They compare their own music to the work of architect Frank Lloyd Wright.: “The finest of material, a little asymmetrical” - a great description of their music. “Bigger than Fuji” is how they describe their goals, and it’s a theme that comes back on Bullet Train and So desu ne. But it’s not plain sailing, as described using “rebel advances and labour disputes, somebody’s shot and somebody shoots”.
Frankly, my dear, I don’t give a damn [lyrics] appears to be a break-up song paraphrasing Rhett Butler from Gone with the wind. It isn’t the first time that Sparks have written about this movie. 1976’s Big Beat features the movie from the perspective of a stunt actor paid to fall down the stairs dressed a Vivian Leigh:
“Gone with the wind - there's a lot to be said for it
But I don't know just what
We didn't catch the plot
…all I did was bruise a lot”
It takes a different meaning if you consider both songs to be set outside of the movie, and look to what happened behind the scenes. It was a troubled production with many rewrites, recasting of key roles weeks into production, one director fired, another replaced due to exhaustion. The stories behind the making of this movie have inspired books and plays, and this song can be considered the same way - Sparks are producing an epic akin to Gone with the Wind and this is a story about the effort that's required to make it happen.
In this case, Scarlett O’Hara can be interpreted as being their muse - this perspective can be applied to every love interest in a song from the second half of their career. It then becomes about the challenges of working in this strict meta way that I’m describing. Here are the words of a songwriter with complete control over his creations: "If I wanted to I could remove all thoughts of him from your head - like this, like this". This act is as simple as Ron shutting the lid on his piano.
It seemingly ends by terminating the relationship. “I know where I’m going now… out”, but for my interpretation to stand, this would mean Ron giving up songwriting. I read it as symbolic of a fresh start. They sing “building are burning to the left of us, buildings are burning to the right of us, those fires are out now”. The epic burning of Atlanta scenes were the first things shot for the movie, weeks before Vivian Leigh had even been cast. They destroyed giant sets from previous movies - the gates from King Kong are seen at one point - and built the new set on top. When Russell sings “those fires are out now”, it’s setting the song in the position where a classic movie is about to be built on the ashes of past greats. This is exactly what Sparks are setting out to achieve by positioning themselves as the inventors of the synth-pop sound that dominated the charts.

WHAT YOU WILL DO:
A) Translate this sentence from the piece about Sparks into Spanish: "It was a troubled production with many rewrites, recasting of key roles weeks into production, one director fired, another replaced due to exhaustion."
B) Pick up the piece about Sparks after its last sentence and keep writing in the same voice.

EXTRACTED MATERIAL:
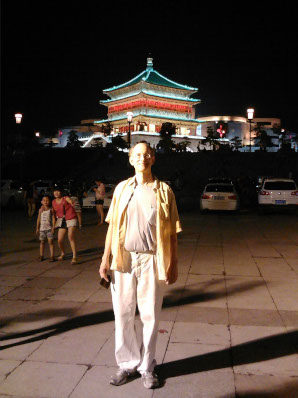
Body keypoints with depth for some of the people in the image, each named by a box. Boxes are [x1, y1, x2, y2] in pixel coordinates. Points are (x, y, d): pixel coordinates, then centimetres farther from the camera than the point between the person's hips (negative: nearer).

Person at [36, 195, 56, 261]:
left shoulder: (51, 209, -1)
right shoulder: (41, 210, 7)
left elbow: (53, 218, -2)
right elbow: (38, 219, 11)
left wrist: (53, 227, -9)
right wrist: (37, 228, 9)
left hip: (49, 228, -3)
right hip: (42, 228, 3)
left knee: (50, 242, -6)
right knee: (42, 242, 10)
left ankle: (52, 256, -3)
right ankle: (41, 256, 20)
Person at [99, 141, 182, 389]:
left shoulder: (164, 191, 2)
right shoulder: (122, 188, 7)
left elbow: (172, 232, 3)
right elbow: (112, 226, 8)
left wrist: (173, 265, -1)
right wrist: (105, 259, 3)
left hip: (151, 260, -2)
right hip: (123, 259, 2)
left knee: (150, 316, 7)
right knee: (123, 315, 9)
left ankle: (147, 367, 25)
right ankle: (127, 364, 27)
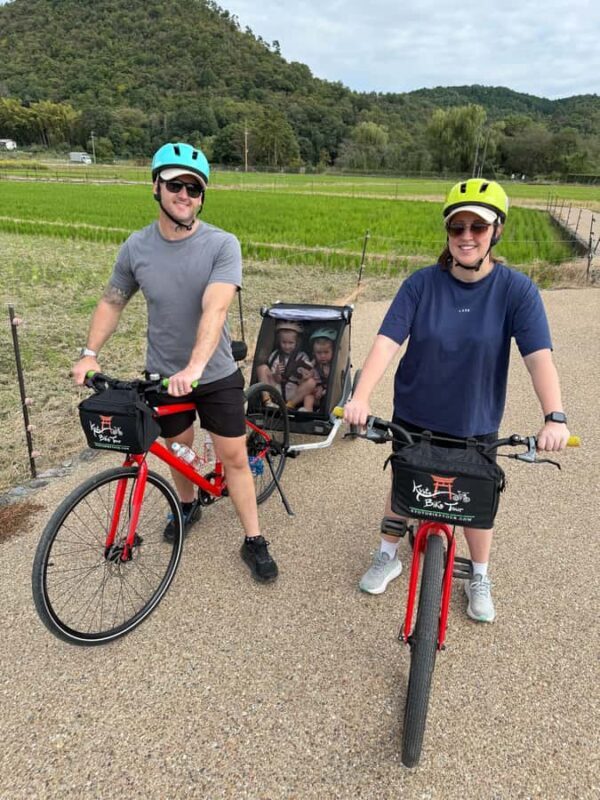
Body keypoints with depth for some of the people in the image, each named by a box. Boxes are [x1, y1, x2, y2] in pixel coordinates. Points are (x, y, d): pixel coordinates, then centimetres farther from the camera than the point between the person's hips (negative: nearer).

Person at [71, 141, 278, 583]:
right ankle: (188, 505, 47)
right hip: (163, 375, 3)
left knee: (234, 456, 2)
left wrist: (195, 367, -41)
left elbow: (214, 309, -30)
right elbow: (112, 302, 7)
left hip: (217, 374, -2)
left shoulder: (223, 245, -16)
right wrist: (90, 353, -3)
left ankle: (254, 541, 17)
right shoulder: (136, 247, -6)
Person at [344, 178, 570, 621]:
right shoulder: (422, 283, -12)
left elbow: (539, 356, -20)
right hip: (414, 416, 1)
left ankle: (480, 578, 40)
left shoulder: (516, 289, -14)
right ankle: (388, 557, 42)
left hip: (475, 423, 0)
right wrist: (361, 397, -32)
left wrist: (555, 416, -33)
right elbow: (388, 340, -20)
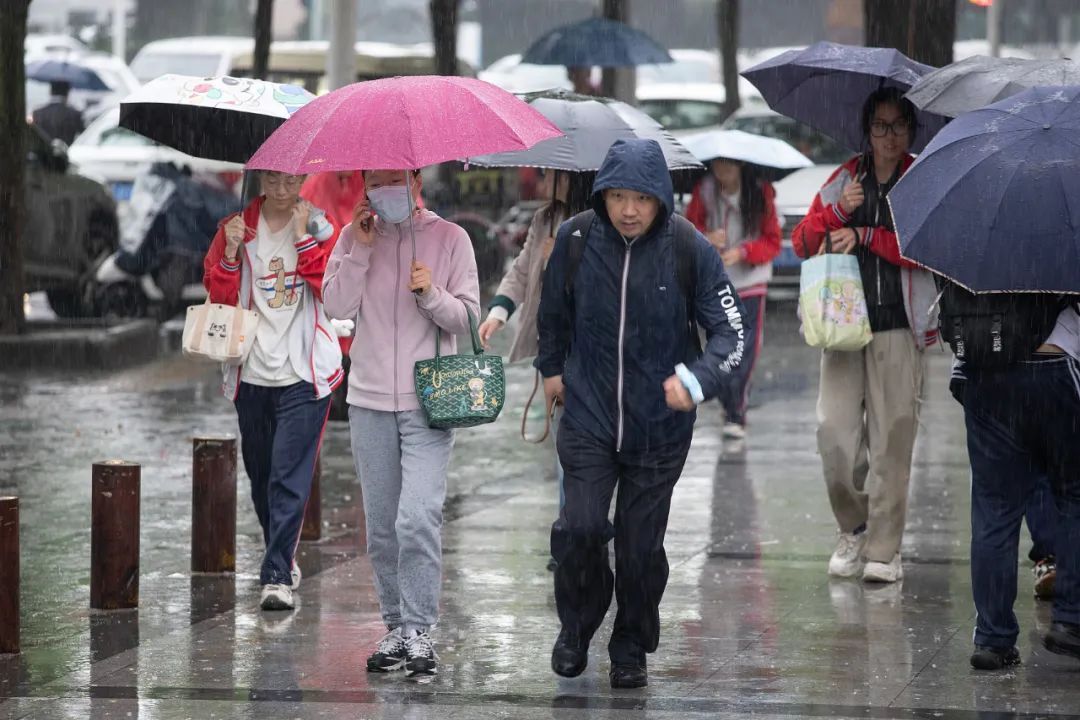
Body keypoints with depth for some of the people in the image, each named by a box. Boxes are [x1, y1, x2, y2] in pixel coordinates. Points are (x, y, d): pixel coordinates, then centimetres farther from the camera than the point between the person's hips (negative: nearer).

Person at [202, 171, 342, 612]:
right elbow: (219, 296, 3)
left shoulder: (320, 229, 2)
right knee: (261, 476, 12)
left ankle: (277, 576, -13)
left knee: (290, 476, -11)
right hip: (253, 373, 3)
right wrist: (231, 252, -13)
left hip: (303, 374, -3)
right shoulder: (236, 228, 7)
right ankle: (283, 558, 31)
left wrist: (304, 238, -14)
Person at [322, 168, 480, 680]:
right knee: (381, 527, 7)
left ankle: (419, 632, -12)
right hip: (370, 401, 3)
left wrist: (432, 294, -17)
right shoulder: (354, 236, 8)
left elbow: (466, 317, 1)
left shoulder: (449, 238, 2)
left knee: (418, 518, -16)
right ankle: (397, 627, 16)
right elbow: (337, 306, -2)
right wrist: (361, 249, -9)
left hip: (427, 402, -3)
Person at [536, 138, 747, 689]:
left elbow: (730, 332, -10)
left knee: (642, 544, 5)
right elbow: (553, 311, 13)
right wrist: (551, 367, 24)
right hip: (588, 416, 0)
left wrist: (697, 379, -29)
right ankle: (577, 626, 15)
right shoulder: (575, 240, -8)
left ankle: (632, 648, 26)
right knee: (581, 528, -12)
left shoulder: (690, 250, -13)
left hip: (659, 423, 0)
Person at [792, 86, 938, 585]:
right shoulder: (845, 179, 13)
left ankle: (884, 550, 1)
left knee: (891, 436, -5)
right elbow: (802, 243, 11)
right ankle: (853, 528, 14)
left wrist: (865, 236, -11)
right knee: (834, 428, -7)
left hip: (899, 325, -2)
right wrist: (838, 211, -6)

YOUR RESPONSES:
A) Fue una producción problemática, con muchas reescrituras, cambios de reparto en papeles clave a semanas de iniciada la producción, un director despedido y otro reemplazado por agotamiento.

B)
Now That I Own The BBC (lyrics) is about a man in a panic after he unexpectedly wins the British Broadcasting Corporation in an auction. It's a metaphor for having the media power of a successful record label at their disposal and wondering what to do with it. They were newly signed to Logic Records, a label that had recent worldwide hits with Snap, Dr Alban and Haddaway. These acts were all over radio and MTV in Europe, and Sparks were about to get this same treatment. It was a far cry from their previous record label, which refused to even pay for a music video. They now had power at their disposal and this song represents how they should use it: “Hey Rupert Murdoch help me out, I’m flying blind, I’m flying blind. Show me the way to lay things out, for the refined and unrefined”. This is describing how Sparks write music that can appeal to the masses without compromising the underlying message.
Hear no evil, see no evil, speak no evil (lyrics) is delivered by three powerful female figures, starting with First Lady Hillary Clinton. She knows about her husband’s infidelity, but turns a blind eye, knowing that it could hinder her own quest for power. Interestingly, this pre-dates both the Monica Lewinsky scandal and Hillary Clinton’s run for the White House. The next verse, from Madam Mao, is similar. She’s aware that her husband sleeps with teens but keeps it a secret.
This can also be a song about Sparks’ toying with the record label, using corporate resources to get their career back in line but planning to step away from straight pop music at the earliest opportunity. The line "you don't know my thinking, who I dream of, all the gifts that I bring" is saying that they have something that the record label is unaware of. It ties up with "you'll never know it, I'll never show it, only I hear it, only I know it" from When I kiss you. They’re both about holding a secret. You'd typically expect women who are victims of infidelity to be in a weak and vulnerable position, but these characters hold power. The record labels "come and go" and as the Maels get older and wiser the people they work with are "still in their teens". “Following the Tao to the extreme” is about their way of working. Tao translates to path or route, and Sparks' music is always a step towards achieving their next grand ambition.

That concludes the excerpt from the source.